Request
Say how many lines in the material below hold the word "برای", and say nothing else.

(Supplied records Opens)

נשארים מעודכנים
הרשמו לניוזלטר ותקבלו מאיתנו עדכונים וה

(Supplied records Closes)
(Supplied records Opens)

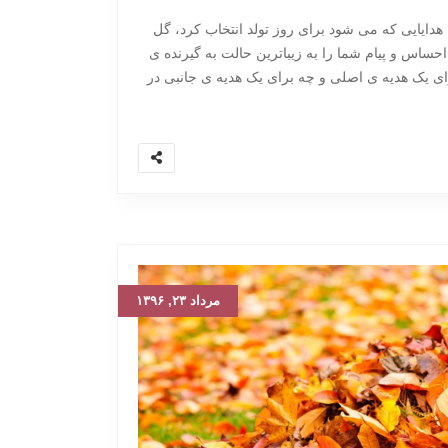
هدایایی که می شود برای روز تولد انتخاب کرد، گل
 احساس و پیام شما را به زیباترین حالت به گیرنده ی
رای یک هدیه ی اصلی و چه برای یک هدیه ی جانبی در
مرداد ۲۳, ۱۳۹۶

(Supplied records Closes)

Response box
2